Texto para leitura:
>>>>

Treta: Jeff Bezos contesta decisão da Nasa de escolher a SpaceX para missão Artemis

O protesto de 50 páginas mostra que Jeff Bezos e seus parceiros aeroespaciais não vão aceitar a decisão da Nasa sem lutar.
Imagem conceitual da sonda lunar Blue Origin. Crédito: Blue Origin

Na semana passada, a Nasa selecionou a SpaceX, de Elon Musk, em vez de dois outros concorrentes para construir o próximo módulo lunar Artemis. A Blue Origin, fundada pelo CEO da Amazon, Jeff Bezos, agora entrou com um protesto oficial contra a decisão, o que deve intensificar essa rivalidade de longa data.

A Blue Origin apresentou sua reclamação na segunda-feira (26) ao Escritório de Responsabilidade do Governo Federal, uma agência que examina os serviços para o Congresso. O protesto de 50 páginas mostra que Jeff Bezos e seus parceiros aeroespaciais não vão desistir dessa decisão sem lutar.

Em um comunicado enviado por e-mail, a Blue Origin disse que a Nasa “executou uma aquisição falha para o programa Human Landing System e mudou as regras do jogo no último minuto”. Foi uma seleção de “alto risco”, citando as próprias palavras da Nasa, e a decisão “elimina oportunidades de competição, restringe significativamente a base de abastecimento, e não apenas atrasa, mas também coloca em risco o retorno dos EUA à Lua”, de acordo com a empresa. É por essas razões que a Blue Origin apresentou um protesto junto ao Escritório de Responsabilidade do Governo Federal.

A Blue Origin, em parceria com a Lockheed Martin, Northrop Grumman e Draper, estava competindo contra a SpaceX e a Dynetics para construir o próximo sistema de pouso humano da Nasa para as missões Artemis à Lua. Em maio de 2020, a agência espacial concedeu à Blue Origin US$ 579 milhões para levar seu projeto adiante, enquanto a Dynetics recebeu US$ 253 milhões, e a SpaceX, US$ 135 milhões.

<<<<

[Itens de um conjunto de dados]

>>>>

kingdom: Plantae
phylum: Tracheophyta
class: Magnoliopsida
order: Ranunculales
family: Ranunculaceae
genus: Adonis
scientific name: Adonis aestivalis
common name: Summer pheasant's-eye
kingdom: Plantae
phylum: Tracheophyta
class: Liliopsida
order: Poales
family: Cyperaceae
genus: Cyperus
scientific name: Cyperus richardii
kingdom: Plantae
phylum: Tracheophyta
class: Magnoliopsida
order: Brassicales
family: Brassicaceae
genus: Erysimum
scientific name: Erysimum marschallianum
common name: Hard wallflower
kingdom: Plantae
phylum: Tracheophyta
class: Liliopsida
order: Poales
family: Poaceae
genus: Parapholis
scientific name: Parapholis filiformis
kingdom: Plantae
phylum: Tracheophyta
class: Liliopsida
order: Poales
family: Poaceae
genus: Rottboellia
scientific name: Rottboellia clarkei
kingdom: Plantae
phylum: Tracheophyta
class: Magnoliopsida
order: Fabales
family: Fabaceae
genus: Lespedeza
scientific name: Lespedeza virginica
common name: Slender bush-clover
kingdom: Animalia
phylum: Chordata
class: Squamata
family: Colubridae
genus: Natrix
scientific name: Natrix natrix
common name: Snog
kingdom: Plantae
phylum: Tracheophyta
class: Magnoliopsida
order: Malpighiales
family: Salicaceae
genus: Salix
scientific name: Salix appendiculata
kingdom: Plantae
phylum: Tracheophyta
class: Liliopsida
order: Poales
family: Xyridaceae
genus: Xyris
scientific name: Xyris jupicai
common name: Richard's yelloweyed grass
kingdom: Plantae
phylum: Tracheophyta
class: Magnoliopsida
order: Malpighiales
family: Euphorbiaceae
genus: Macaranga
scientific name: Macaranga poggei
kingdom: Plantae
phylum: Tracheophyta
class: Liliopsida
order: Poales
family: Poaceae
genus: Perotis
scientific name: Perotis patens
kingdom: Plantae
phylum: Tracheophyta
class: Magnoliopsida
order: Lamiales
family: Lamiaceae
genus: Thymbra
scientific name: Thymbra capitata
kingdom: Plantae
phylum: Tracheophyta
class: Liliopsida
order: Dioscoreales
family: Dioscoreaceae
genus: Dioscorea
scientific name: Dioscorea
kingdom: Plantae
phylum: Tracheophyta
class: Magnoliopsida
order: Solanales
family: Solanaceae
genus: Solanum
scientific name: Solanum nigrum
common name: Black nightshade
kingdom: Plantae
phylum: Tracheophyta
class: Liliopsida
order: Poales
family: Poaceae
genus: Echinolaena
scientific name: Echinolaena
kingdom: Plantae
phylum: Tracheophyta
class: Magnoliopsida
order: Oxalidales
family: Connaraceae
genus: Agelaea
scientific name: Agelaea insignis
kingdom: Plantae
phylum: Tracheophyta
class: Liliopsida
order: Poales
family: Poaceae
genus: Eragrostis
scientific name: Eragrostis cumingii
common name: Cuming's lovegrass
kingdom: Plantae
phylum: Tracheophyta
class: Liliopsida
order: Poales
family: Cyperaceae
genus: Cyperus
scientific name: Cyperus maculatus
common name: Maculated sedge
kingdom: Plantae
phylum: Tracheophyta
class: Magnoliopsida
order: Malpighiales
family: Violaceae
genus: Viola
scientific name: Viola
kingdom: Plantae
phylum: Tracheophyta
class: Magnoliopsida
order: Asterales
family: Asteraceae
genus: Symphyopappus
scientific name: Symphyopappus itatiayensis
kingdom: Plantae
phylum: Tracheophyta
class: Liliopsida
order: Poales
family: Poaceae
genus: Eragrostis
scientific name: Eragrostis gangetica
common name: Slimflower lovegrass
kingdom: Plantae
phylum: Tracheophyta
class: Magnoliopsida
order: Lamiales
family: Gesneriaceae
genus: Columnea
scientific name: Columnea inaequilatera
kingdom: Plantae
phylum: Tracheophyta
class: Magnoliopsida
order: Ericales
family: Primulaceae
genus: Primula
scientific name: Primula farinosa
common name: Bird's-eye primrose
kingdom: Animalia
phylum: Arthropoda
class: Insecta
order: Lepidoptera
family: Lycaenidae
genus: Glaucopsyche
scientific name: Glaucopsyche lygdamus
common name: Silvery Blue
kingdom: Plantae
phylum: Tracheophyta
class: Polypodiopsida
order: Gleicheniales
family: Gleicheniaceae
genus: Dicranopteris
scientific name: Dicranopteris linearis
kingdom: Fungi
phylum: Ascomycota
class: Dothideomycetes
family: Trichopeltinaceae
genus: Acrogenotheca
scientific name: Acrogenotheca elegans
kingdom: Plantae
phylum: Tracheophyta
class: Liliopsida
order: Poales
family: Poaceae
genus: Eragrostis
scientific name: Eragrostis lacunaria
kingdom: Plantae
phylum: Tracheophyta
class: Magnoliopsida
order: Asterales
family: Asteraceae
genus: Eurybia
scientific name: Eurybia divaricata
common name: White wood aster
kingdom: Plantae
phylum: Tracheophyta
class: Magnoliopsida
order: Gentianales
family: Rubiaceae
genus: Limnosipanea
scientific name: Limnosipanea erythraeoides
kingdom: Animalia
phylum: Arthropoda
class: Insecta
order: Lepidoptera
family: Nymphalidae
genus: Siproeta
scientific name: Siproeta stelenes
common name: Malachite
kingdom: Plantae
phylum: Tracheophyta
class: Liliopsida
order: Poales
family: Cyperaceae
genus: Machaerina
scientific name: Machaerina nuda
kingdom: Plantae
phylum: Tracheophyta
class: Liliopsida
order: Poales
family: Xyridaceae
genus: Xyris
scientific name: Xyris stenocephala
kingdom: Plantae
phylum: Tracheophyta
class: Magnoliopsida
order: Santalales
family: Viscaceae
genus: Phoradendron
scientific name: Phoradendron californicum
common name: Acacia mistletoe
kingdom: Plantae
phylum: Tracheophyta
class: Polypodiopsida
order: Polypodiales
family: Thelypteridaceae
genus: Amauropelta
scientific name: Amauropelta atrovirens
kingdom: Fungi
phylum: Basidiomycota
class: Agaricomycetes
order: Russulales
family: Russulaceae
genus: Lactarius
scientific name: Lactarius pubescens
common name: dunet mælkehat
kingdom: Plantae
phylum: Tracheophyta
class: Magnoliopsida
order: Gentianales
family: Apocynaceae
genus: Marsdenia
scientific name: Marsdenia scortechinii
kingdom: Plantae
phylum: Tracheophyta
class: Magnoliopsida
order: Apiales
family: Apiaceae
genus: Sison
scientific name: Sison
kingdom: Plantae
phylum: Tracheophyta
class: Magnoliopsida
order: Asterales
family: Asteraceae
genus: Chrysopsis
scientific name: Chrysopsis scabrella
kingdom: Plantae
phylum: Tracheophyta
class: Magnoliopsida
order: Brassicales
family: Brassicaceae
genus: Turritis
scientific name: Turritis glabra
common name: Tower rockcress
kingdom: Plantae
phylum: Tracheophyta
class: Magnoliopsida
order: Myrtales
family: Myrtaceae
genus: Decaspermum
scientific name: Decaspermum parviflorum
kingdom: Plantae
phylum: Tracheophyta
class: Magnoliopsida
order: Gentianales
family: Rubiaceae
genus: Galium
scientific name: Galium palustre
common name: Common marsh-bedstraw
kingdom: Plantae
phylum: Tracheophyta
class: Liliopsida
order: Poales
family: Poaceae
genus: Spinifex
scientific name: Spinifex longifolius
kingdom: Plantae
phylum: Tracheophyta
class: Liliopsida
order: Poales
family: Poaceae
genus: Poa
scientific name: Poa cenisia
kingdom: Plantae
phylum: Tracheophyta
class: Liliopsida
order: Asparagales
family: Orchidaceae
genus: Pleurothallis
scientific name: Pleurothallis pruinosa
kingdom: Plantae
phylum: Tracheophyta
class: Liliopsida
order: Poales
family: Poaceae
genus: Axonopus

<<<<

Exercícios:
A) No texto sobre o protesto da Blue Origin contra a Nasa, a que órgão a empresa apresentou sua reclamação?
B) Dê continuidade ao texto sobre o protesto da Blue Origin contra a escolha da Nasa, começando logo após a última frase apresentada.

Respostas em ordem:
A) Ao Escritório de Responsabilidade do Governo Federal.

B)
A Blue Origin parecia a escolha lógica. A empresa trabalhava independentemente em uma sonda desde 2017; seu design para a sonda parecia sensata e segura (se não excessivamente conservadora); e seus três parceiros da indústria acumularam muita experiência na indústria aeroespacial. Mas a Nasa optou pela SpaceX, concedendo um contrato de US$ 2,9 bilhões para a empresa liderada por Elon Musk.

Para o módulo lunar, a SpaceX usará a Starship, um sistema de lançamento que está sendo testado nas instalações da empresa em Boca Chica, no Texas. Vários protótipos passaram por voos de alta altitude, mas todos os testes até agora terminaram em explosões. A próxima geração de protótipos de nave estelar está agora em desenvolvimento, com o SN15 realizando testes de fogo estáticos na segunda-feira (26) em preparação para outro lançamento de teste de alta altitude.

De acordo com o plano atual, a Nasa enviará dois astronautas — um homem e uma mulher — à superfície lunar em algum momento de 2024. Um foguete do Sistema de Lançamento Espacial (SLS) da Nasa enviará uma cápsula da tripulação Orion ao espaço, enquanto um SpaceX Super Heavy fará o mesmo com a Starship. Após o encontro na órbita lunar, a tripulação entrará na nave espacial e descerá à superfície lunar. A nave então retornará a tripulação à cápsula Orion, que os levará de volta para casa.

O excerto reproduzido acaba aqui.